GPU docs. introduction, data structures.

doc/gpu_initialization.tex

@@ -2,13 +2,13 @@
 
 
 \cvCppFunc{gpu::getCudaEnabledDeviceCount}
-Returns number of CUDA-enabled devices installed. It is to be used before any other GPU funtions calls. If OpenCV is compiled without GPU support this function returns 0. 
+Returns number of CUDA-enabled devices installed. It is to be used before any other GPU functions calls. If OpenCV is compiled without GPU support this function returns 0. 
 
 \cvdefCpp{int getCudaEnabledDeviceCount();}
 
 
 \cvCppFunc{gpu::setDevice}
-Sets device and initializes it for current thread. If this call is omitted, default device will be initialized.
+Sets device and initializes it for current thread. Call of this function can be omitted, but in this case a default device will be initialized on fist GPU usage.
 
 \cvdefCpp{void setDevice(int device);}
 \begin{description}
@@ -140,12 +140,14 @@ Returns true, if the GPU module has PTX or CUBIN code for the given architecture
 
 
 \cvCppFunc{gpu::isCompatibleWith}
-Returns true, if the GPU module is PTX or CUBIN compatible with the given GPU device, otherwise false.
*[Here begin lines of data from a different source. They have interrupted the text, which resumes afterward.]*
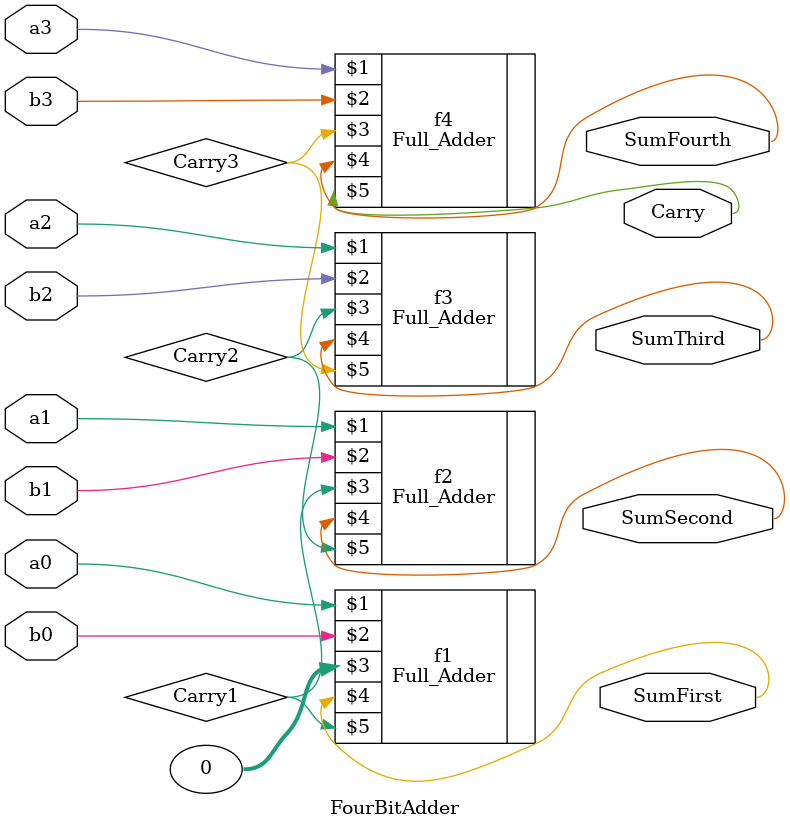
<source format=v>
`timescale 1ns / 1ps


module FourBitAdder(a0,b0,a1,b1,a2,b2,a3,b3,SumFirst,SumSecond,SumThird,SumFourth,Carry);
    input a0,b0,a1,b1,a2,b2,a3,b3;
    output SumFirst,SumSecond,SumThird,SumFourth,Carry;
    wire Carry1,Carry2,Carry3;
    Full_Adder f1(a0,b0,0,SumFirst,Carry1);
    Full_Adder f2(a1,b1,Carry1,SumSecond,Carry2);
    Full_Adder f3(a2,b2,Carry2,SumThird,Carry3);
    Full_Adder f4(a3,b3,Carry3,SumFourth,Carry);
endmodule

</source>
+Returns true, if the GPU module is built with PTX or CUBIN compatible with the given GPU device, otherwise false.
 
 \cvdefCpp{bool isCompatibleWith(int device);}
 \begin{description}
 \cvarg{device}{GPU index. Can be obtained via \cvCppCross{gpu::getDevice}.}
 \end{description}
 
+% By default GPU module is no compiled for devices with compute capability equal to 1.0. So if you run
+
 According to the CUDA C Programming Guide Version 3.2: "PTX code produced for some specific compute capability can always be compiled to binary code of greater or equal compute capability".